Would you please copy all of the data exactly, skipping the images?

THE DATA:
___

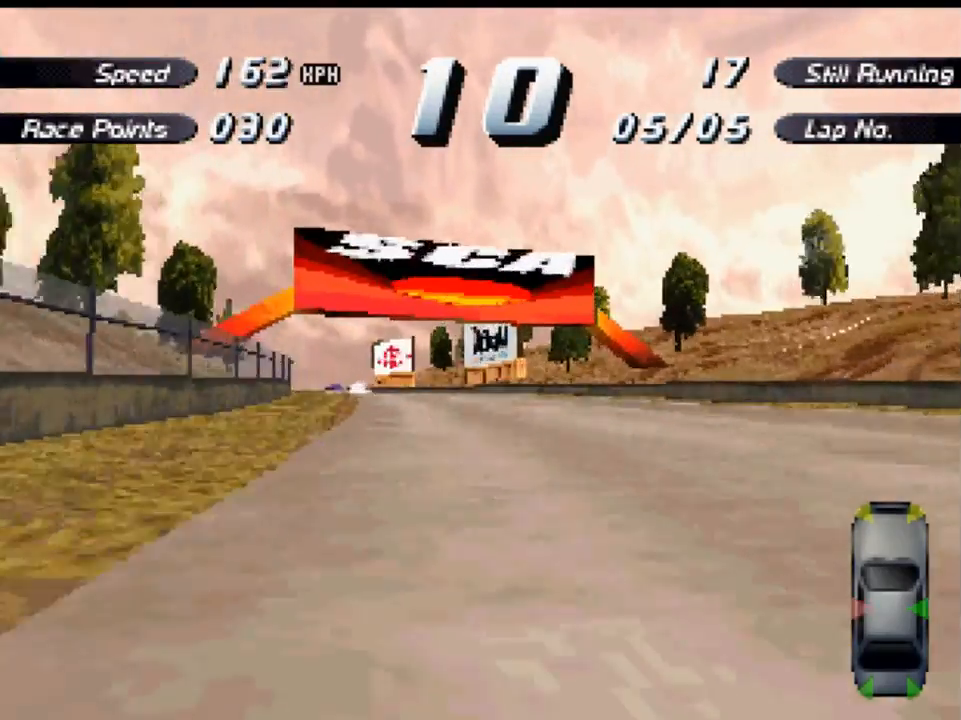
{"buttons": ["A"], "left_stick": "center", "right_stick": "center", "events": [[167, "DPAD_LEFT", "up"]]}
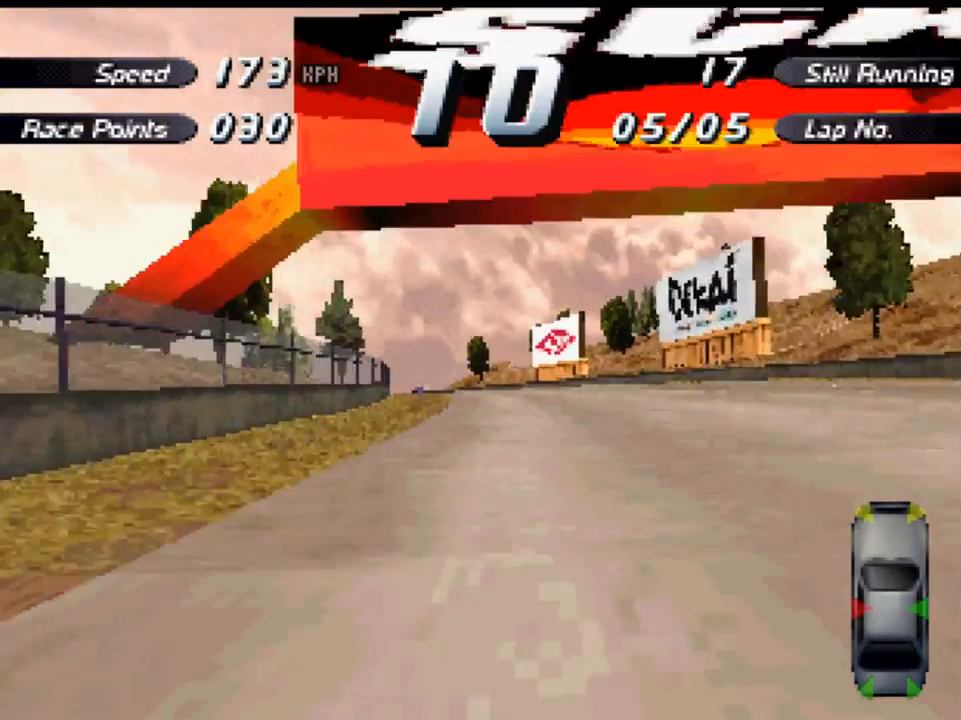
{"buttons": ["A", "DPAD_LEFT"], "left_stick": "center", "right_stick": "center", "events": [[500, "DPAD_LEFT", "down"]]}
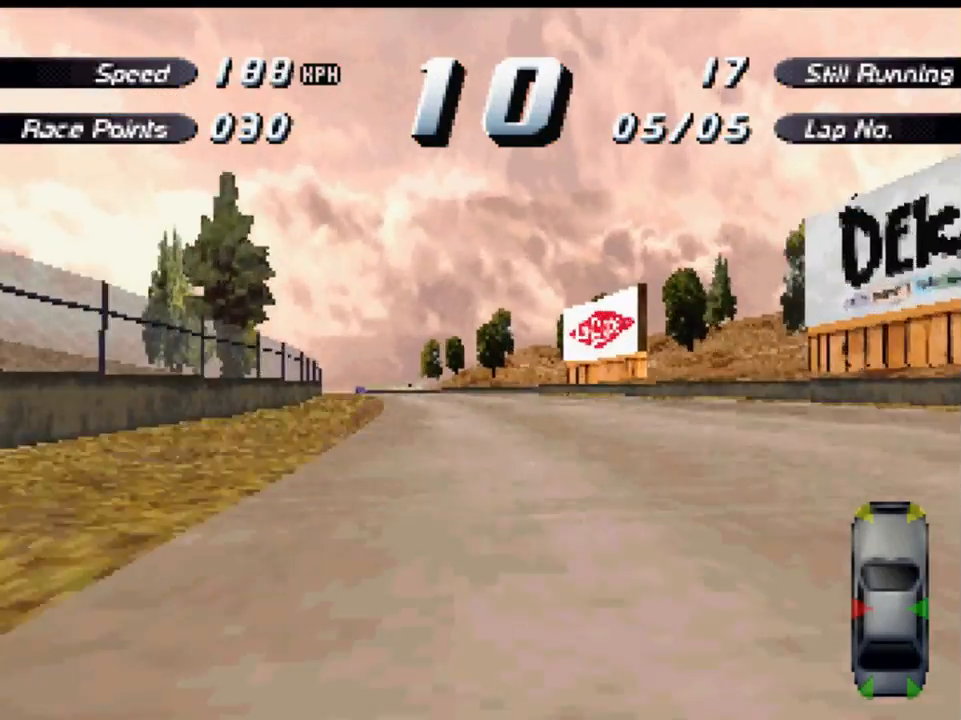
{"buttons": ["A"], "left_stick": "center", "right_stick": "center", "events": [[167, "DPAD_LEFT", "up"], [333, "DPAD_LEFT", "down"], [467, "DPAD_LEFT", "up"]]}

___

EXERCISE RESPONSE:
{"buttons": ["A"], "left_stick": "center", "right_stick": "center", "events": [[167, "DPAD_LEFT", "up"]]}
{"buttons": ["A", "DPAD_LEFT"], "left_stick": "center", "right_stick": "center", "events": [[500, "DPAD_LEFT", "down"]]}
{"buttons": ["A"], "left_stick": "center", "right_stick": "center", "events": [[167, "DPAD_LEFT", "up"], [333, "DPAD_LEFT", "down"], [467, "DPAD_LEFT", "up"]]}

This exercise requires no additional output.